Updated

A top European human rights official called Friday for refugees to be resettled in Europe directly from camps near conflicts zones to prevent them from enduring long and dangerous journeys that are unnecessary anyway.

Nils Muiznieks, human rights commissioner for the Council of Europe, said that since 99 percent of Syrian refugees and about two-thirds of those from Afghanistan are granted international protects in Europe anyway, it was a "chaotic and inefficient policy" to make them take long journeys by land and sea while relying on human traffickers.

"Why make them go through this suffering? Why not have resettlement directly from in and around the areas of conflict?" Muiznieks said in an interview with The Associated Press. "It would be a much more humane solution."

Asylum seekers from the Middle East have been making long treks into Europe through Greece and the Balkans, facing dangerous sea journeys and blocked borders as more and more countries in the region put up barriers.

Macedonia became the latest country o try to block migrants at its border, causing hundreds to be stranded. On Thursday, hundreds of migrants clashed with Macedonian riot police at as they tried to force their way through the cordon.

The International Organization for Migration said Friday that after the number of people crossing into Europe from Turkey topped 5,000 on Wednesday after dropping to just 155 on Sunday.

Muizinieks urged more countries to follow the policies of Germany and Britain, which have already carried out resettlements or have pledged to do so.

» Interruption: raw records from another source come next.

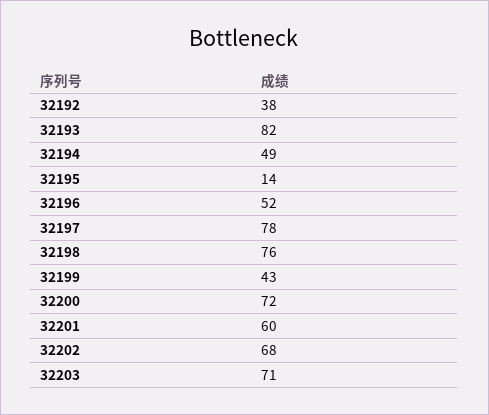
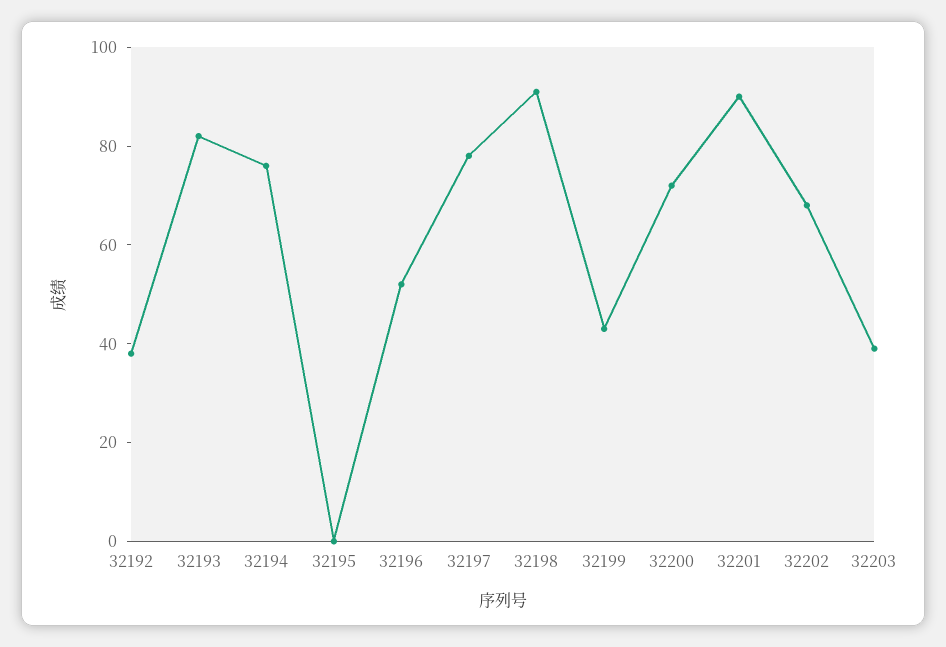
32194: 49 -> 75
32195: 14 -> 0
32198: 76 -> 90
32201: 60 -> 90
32203: 71 -> 40

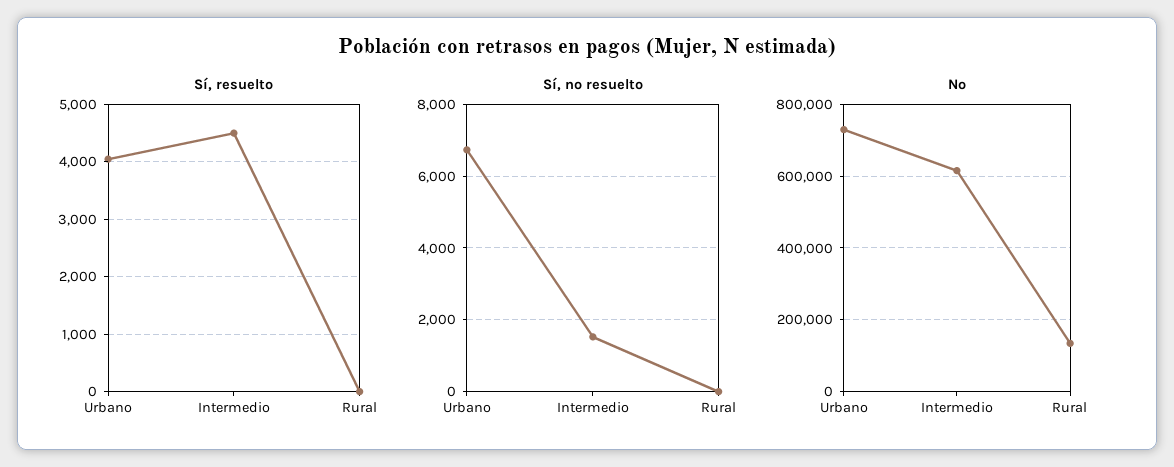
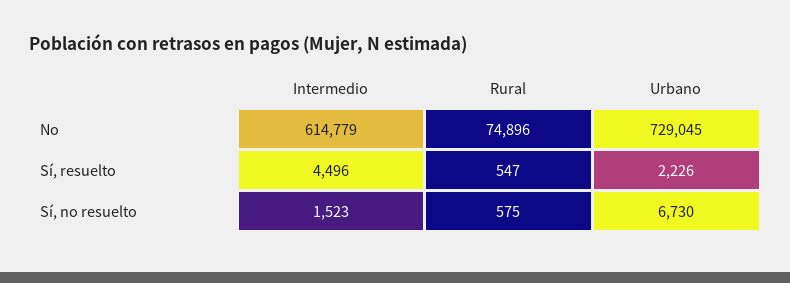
Sí, resuelto, Urbano: 4000 -> 2226
Sí, resuelto, Rural: 0 -> 547
Sí, no resuelto, Rural: 0 -> 575
No, Rural: 140000 -> 74896

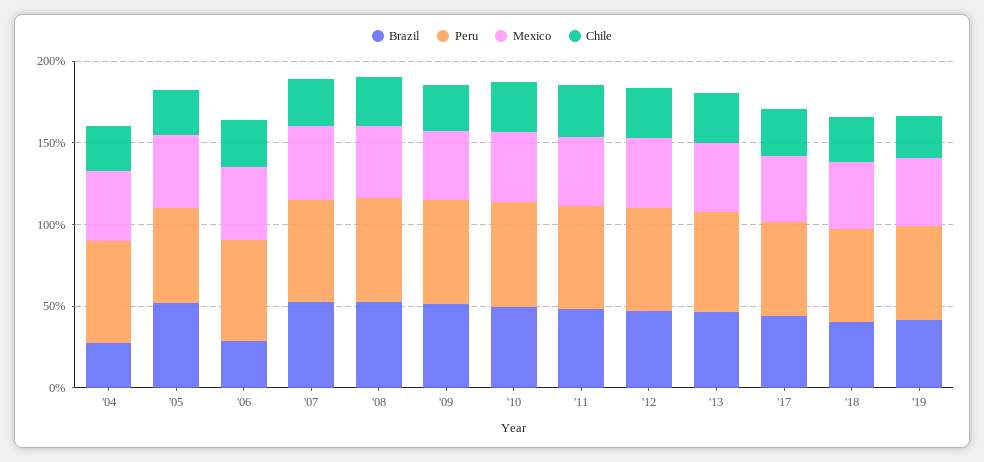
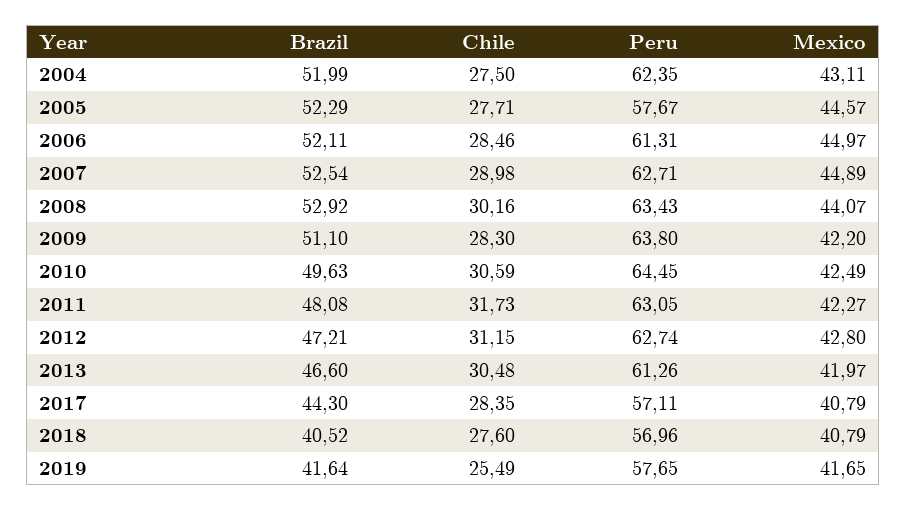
Brazil, '04: 30 -> 51.99
Brazil, '06: 30 -> 52.11

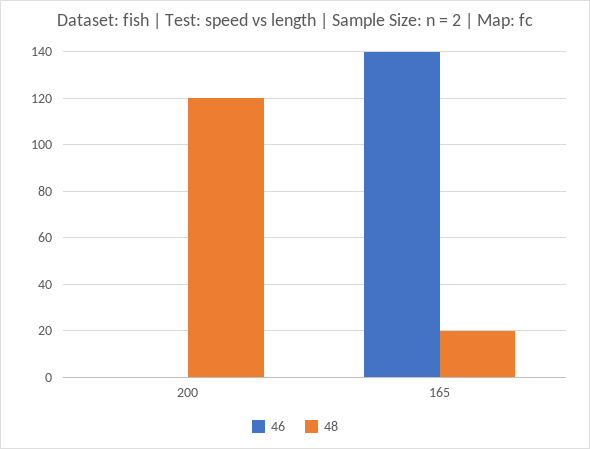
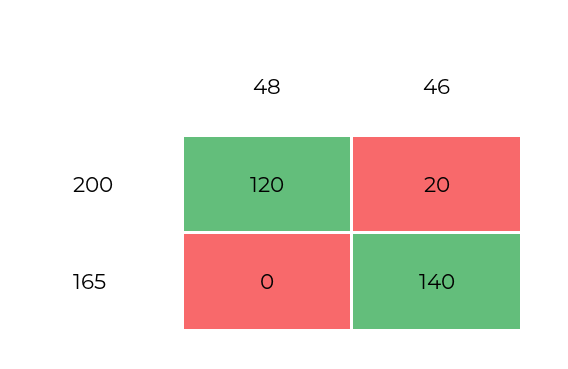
46, 200: 0 -> 20
48, 165: 20 -> 0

Muiznieks, whose visit to Hungary focused on migration, also said that while he had initially opposed mandatory European Union quotas to relocate migrants, he now favored the scheme because otherwise countries showed no inclination to take part.

"Voluntary solidarity has not worked so we need rules-based solidarity," Muiznieks said, calling the so-called Dublin rules — which allow migrants to be returned to the countries where they first entered the EU — "bankrupt" because they put "unsustainable pressures on front-line countries" like Greece, Italy, Hungary and Slovenia.

He added that while relocation quotas were a "first step forward," guidelines for receiving and integrating refugees needed to be shared across the EU. While some countries offer free language lessons, housing assistance and vocational training, others offer migrants "virtually nothing," he said.

"Unless there's a further harmonization of these standards, people will go where they get support," Muiznieks said. "We need to work toward a common response to this challenge."

The commissioner also said that connecting terrorism with migration, like Hungary's government has done for months, was a "false association."

"It actually risks reinforcing prejudice against migrants by linking them with imagined security threats," Muiznieks said. "It would divert attention from the real security threats which are returning fighters from hot places."

Regarding the situation in Hungary, which put up fences on its borders with Serbia and Croatia to divert the migrant flow, Muiznieks was critical of the government's anti-migrant policies and campaigns.

"I took them to task for this and urged them to refrain from such actions because it makes the integration of the small number of foreigners in Hungary much more problematic," Muiznieks said.